Transcribed page contents
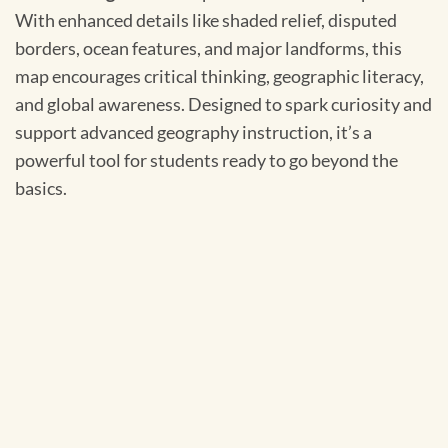
With enhanced details like shaded relief, disputed
borders, ocean features, and major landforms, this
map encourages critical thinking, geographic literacy,
and global awareness. Designed to spark curiosity and
support advanced geography instruction, it’s a
powerful tool for students ready to go beyond the
basics.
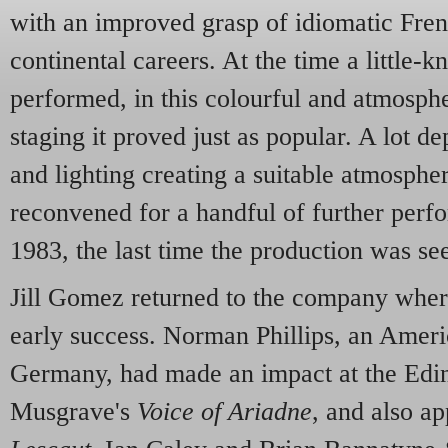
with an improved grasp of idiomatic Fren
continental careers. At the time a little-
performed, in this colourful and atmosph
staging it proved just as popular. A lot d
and lighting creating a suitable atmosphe
reconvened for a handful of further perfo
1983, the last time the production was se
Jill Gomez returned to the company wher
early success. Norman Phillips, an Ameri
Germany, had made an impact at the Edin
Musgrave's
Voice of Ariadne
, and also a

Prompt
Please restate the entries word for word, with all pictures left out.

Answer box
With enhanced details like shaded relief, disputed
borders, ocean features, and major landforms, this
map encourages critical thinking, geographic literacy,
and global awareness. Designed to spark curiosity and
support advanced geography instruction, it’s a
powerful tool for students ready to go beyond the
basics.
with an improved grasp of idiomatic Fren
continental careers. At the time a little-
performed, in this colourful and atmosph
staging it proved just as popular. A lot d
and lighting creating a suitable atmosphe
reconvened for a handful of further perfo
1983, the last time the production was se
Jill Gomez returned to the company wher
early success. Norman Phillips, an Ameri
Germany, had made an impact at the Edin
Musgrave's
Voice of Ariadne
, and also a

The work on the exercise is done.